*Activity*
Copy out each line of the data below in which the string "none" appears.

*Stored items from a collection*
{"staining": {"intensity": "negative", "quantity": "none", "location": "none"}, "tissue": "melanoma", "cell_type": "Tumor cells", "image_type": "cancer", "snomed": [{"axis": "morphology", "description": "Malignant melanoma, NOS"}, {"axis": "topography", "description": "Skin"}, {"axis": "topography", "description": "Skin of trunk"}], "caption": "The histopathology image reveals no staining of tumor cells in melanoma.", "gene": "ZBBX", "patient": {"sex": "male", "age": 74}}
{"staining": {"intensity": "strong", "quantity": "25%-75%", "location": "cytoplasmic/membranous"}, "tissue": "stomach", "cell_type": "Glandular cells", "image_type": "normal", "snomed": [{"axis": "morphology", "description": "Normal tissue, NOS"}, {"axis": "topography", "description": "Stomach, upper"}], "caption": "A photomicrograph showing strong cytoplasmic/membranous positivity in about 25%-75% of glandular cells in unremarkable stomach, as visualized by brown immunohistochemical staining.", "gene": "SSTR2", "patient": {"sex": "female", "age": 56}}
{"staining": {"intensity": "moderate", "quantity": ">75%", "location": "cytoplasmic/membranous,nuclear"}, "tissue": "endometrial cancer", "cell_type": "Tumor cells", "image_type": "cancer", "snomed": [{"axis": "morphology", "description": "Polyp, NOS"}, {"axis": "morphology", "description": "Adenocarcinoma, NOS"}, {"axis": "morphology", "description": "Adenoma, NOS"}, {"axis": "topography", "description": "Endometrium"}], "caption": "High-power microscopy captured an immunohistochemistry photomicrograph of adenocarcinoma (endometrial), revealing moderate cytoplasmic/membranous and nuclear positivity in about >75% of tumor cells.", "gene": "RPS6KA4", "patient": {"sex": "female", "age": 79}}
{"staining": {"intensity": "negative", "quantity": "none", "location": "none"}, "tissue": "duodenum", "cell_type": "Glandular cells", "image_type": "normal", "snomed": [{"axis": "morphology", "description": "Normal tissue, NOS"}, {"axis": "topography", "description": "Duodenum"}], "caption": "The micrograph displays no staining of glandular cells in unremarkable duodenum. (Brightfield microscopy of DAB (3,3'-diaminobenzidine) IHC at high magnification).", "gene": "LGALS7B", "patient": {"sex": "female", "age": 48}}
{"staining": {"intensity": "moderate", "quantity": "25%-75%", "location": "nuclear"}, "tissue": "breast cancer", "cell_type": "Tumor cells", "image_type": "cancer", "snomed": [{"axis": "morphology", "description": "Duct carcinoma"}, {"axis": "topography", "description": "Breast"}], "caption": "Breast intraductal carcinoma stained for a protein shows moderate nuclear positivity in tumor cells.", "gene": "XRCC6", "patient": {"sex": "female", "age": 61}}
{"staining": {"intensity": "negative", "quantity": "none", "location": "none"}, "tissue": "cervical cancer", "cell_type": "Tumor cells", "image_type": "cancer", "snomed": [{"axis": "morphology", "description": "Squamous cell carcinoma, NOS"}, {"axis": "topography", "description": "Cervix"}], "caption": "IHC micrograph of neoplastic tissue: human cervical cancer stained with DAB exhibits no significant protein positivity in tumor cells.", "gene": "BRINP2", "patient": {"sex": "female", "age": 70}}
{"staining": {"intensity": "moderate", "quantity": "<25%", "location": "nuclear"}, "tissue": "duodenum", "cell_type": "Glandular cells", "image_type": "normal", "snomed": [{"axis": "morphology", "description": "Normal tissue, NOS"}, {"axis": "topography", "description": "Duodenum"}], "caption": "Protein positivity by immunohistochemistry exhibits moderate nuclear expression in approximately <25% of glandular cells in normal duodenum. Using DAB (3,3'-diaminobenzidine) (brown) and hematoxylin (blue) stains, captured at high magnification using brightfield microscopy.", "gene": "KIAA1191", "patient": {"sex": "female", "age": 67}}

*Task solution*
{"staining": {"intensity": "negative", "quantity": "none", "location": "none"}, "tissue": "melanoma", "cell_type": "Tumor cells", "image_type": "cancer", "snomed": [{"axis": "morphology", "description": "Malignant melanoma, NOS"}, {"axis": "topography", "description": "Skin"}, {"axis": "topography", "description": "Skin of trunk"}], "caption": "The histopathology image reveals no staining of tumor cells in melanoma.", "gene": "ZBBX", "patient": {"sex": "male", "age": 74}}
{"staining": {"intensity": "negative", "quantity": "none", "location": "none"}, "tissue": "duodenum", "cell_type": "Glandular cells", "image_type": "normal", "snomed": [{"axis": "morphology", "description": "Normal tissue, NOS"}, {"axis": "topography", "description": "Duodenum"}], "caption": "The micrograph displays no staining of glandular cells in unremarkable duodenum. (Brightfield microscopy of DAB (3,3'-diaminobenzidine) IHC at high magnification).", "gene": "LGALS7B", "patient": {"sex": "female", "age": 48}}
{"staining": {"intensity": "negative", "quantity": "none", "location": "none"}, "tissue": "cervical cancer", "cell_type": "Tumor cells", "image_type": "cancer", "snomed": [{"axis": "morphology", "description": "Squamous cell carcinoma, NOS"}, {"axis": "topography", "description": "Cervix"}], "caption": "IHC micrograph of neoplastic tissue: human cervical cancer stained with DAB exhibits no significant protein positivity in tumor cells.", "gene": "BRINP2", "patient": {"sex": "female", "age": 70}}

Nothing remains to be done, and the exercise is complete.